Para Lígia Afonso, o Menino do Lapedo é, pelo cuidado que o seu enterramento revela, também um exemplo de que o cuidar do outro é historicamente relevante para a Humanidade desde tempos ancestrais.
Ao mesmo tempo, a candidatura quer que o tempo longo seja “o tempo futuro”. E “apostar naquilo que perdura e tem continuidade”, por oposição à cultura da espectacularidade e do efémero.
O programa “não está fechado” e a equipa quer que tenha “uma dinâmica pública e participada” pela população e que contribua para “a cidadania cultural”.
“Acreditamos que vamos passar à final e também acreditamos que em 2027 se vai celebrar em Leiria uma grande festa da cultura”, diz Paulo Lameiro.
O presidente da Câmara Municipal de Leiria, Gonçalo Lopes, considerou que a entrega da candidatura, seis anos após o anúncio do objectivo, é o resultado de “um esforço muito grande, colectivo” e mostra a “transformação cultural que Leiria sofreu” nos últimos anos, com mais confiança e mais oferta.
Por outro lado, diz o autarca, confirma que com “entusiasmo, estratégia e sacrifício” se consegue “mudar o território e a vida das pessoas”.
“Claramente, nos últimos 10 anos a cultura passou a ser a marca de Leiria”, defende Gonçalo Lopes, para quem a Rede Cultura 2027 “não é um projecto político individual”.
“Aquilo que temos para oferecer é merecedor de um palco europeu e mundial”, afirma.
Os 26 municípios reunidos são a expressão de que Leiria quer olhar da varanda do castelo em vez de se esconder entre muralhas, porque “a Europa também é uma construção de países diferentes”, uma visão que chegou ao processo através de João Bonifácio Serra, presidente do conselho estratégico.

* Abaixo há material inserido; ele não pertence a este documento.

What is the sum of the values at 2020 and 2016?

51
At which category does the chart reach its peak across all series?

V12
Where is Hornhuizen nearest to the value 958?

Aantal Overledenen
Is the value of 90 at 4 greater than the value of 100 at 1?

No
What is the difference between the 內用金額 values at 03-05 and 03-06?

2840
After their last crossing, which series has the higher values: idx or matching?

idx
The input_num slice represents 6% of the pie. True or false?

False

“É uma rede forte em termos de números, em termos de argumentos, em Portugal é única. Não há ninguém que consiga juntar tanta população, tanto património cultural construído, tantos agentes culturais, a seguir a Lisboa e Porto”, salienta Gonçalo Lopes. “Estamos na linha da frente”.
Do trabalho já produzido, fica um balanço “muito importante para continuar a construir cultura em rede e a partilhar experiências, mas também para concretizar uma capital europeia única em Portugal e na Europa”, considera o presidente do Município de Leiria.
Ao final do dia de hoje é divulgado o filme da candidatura, depois da reunião do conselho geral da Rede Cultura 2027, de que fazem parte todos os presidentes de câmara, com o propósito de aprovar o orçamento e plano de actividades para o próximo ano, incluindo algum apoio à programação.
O anúncio de finalistas é esperado no primeiro trimestre de 2022 e a designação da Capital Europeia da Cultura 2027 vai ocorrer em Dezembro de 2022 ou Janeiro de 2023.
A escolha é da responsabilidade de um júri de peritos independentes, com membros nomeados pelo Parlamento Europeu, Conselho Europeu, Comissão Europeia, Comité das Regiões e pelo Ministério da Cultura português.